La puerta para entrar en la Iglesia es el Bautismo válido, que se administra según el rito establecido y en la fe recibida de Cristo. Esta fe debe abarcar al menos los dos misterios más grandes que nos han sido revelados: la Santísima Trinidad y la Encarnación. En consecuencia, todas las personas bautizadas en estas condiciones, se han «incorporado» a Cristo y han «entrado» formalmente en su casa. Pueden enfermar e incluso morir (espiritualmente), pero nadie puede echarles jamás.

Por esto –recuerda el Concilio Vaticano II– no sólo los católicos son «cristianos», sino todos los bautizados, en cuanto que sus respectivas comunidades conservan al menos esta fe mínima en los dos grandes misterios mencionados. «Son nuestros hermanos –dice San Agustín– y no dejarán de serlo hasta que dejen de decir: "Padre nuestro"».
En un niño recién nacido la gracia de Dios actúa del mismo modo, tanto si es bautizado en la Iglesia católica como si lo es en una Iglesia ortodoxa o evangélica.

¿En qué consiste, entonces, la labor ecuménica desde la perspectiva católica?

–Burggraf: La Iglesia invita a mirar a nuestros hermanos en la fe no sólo bajo la perspectiva negativa de lo que «no son» (los no católicos), sino bajo el prisma positivo de lo que «son» (los bautizados). Son los «otros cristianos», a los que estamos profundamente unidos: ¡estamos en la misma casa!

La tarea ecuménica no consiste, por tanto, en crear la unidad, sino en hacerla visible a todos los hombres, superando las separaciones que impiden a la Iglesia mostrarse al mundo tan espléndida como realmente es.

Por esta razón, es necesario buscar una forma eclesial que abarque, de un modo más completo posible, las legítimas diversidades en la teología, en la espiritualidad y en el culto. En la medida en que logramos realizar una pluralidad buena y sana, «la Iglesia resplandece –según el Papa Juan XXIII– más bella aún por la variedad de los ritos y, semejante a la hija del Rey soberano, aparece adornada con un vestido multicolor».

## Líneas extraídas:
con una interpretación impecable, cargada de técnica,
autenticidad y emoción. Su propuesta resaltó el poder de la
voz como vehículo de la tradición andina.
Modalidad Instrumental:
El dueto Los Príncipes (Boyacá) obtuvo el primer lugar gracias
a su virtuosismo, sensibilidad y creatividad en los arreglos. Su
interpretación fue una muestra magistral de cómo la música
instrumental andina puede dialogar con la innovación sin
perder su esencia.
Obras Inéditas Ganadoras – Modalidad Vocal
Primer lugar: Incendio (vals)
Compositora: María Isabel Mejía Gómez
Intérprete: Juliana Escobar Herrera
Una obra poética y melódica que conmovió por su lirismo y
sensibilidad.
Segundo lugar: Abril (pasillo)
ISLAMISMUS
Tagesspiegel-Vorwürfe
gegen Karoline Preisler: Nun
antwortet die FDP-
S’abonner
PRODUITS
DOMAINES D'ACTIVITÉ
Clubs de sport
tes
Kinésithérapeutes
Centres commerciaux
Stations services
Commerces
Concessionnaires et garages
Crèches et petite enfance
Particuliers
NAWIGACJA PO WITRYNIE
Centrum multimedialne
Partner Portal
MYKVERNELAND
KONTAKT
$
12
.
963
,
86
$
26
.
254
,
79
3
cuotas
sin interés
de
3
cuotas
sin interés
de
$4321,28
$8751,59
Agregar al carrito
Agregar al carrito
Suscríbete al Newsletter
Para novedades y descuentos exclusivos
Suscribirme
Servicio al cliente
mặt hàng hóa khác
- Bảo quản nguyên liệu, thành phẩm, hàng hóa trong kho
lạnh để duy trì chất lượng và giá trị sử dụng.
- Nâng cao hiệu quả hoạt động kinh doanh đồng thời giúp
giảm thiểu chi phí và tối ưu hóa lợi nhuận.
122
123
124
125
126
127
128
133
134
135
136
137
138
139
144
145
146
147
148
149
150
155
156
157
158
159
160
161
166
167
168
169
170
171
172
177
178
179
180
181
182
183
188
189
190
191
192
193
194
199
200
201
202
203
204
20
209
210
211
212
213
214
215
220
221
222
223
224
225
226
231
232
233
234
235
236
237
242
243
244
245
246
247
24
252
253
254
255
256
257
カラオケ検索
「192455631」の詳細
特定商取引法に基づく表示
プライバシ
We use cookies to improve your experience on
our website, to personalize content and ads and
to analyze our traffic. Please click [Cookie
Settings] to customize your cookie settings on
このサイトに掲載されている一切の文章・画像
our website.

## Tarea 1:
¿En qué ámbitos sitúa el fragmento sobre el ecumenismo las legítimas diversidades que debe abarcar la forma eclesial? Enuméralos todos.
## Tarea 2:
¿Puedes continuar el fragmento sobre el ecumenismo a partir de su última frase?

## Respuesta 1:
La teología, la espiritualidad y el culto.

## Respuesta 2:
Según este planteamiento positivo, un cristiano no condena ni rechaza a «los otros», sino que busca sacar a la luz la raíz común de todas las creencias cristianas, y se alegra cuando descubre en las otras Iglesias verdades y valores, que quizá no haya tenido suficientemente en cuenta en su vida personal. Es comprensible que el Concilio Vaticano II, partiendo de esta perspectiva, haya abierto el camino a una gran vitalidad y fecundidad. Lo abrió comprometiendo, en primer lugar, a la misma Iglesia católica que tomó, de nuevo, conciencia de purificarse y renovarse constantemente.

La unidad, cuando se dé algún día, será obra de Dios, «un don que viene de lo alto.» Es preciso no olvidar nunca que el verdadero protagonista del movimiento ecuménico es el Espíritu Santo.

¿Cómo reaccionan los protestantes ante esta visión que la Iglesia tiene de ellos no como Iglesia sino como comunidades eclesiales?

–Burggraf: La primera reacción fue una gran decepción, tanto entre los protestantes como entre muchos católicos. Se puede comprender, porque muchos medios han dado la noticia de un modo sensacionalista y sin explicar que hay distintos modos de emplear la palabra «Iglesia».
En el sentido cultural, social y religioso hablamos cada día, sin ningún problema, de las «Iglesias protestantes», por ejemplo de la «Iglesia Evangélica de Alemania» (la EKD).

También las llamamos «Iglesia» en un sentido teológico amplio, en cuanto pertenecen a la casa de Cristo (forman parte de la Iglesia de Cristo). Sin embargo, no las llamamos «Iglesia» en sentido estricto, porque -según la teología católica– carecen de un elemento constitutivo esencial del ser Iglesia: la sucesión apostólica en el sacramento del orden.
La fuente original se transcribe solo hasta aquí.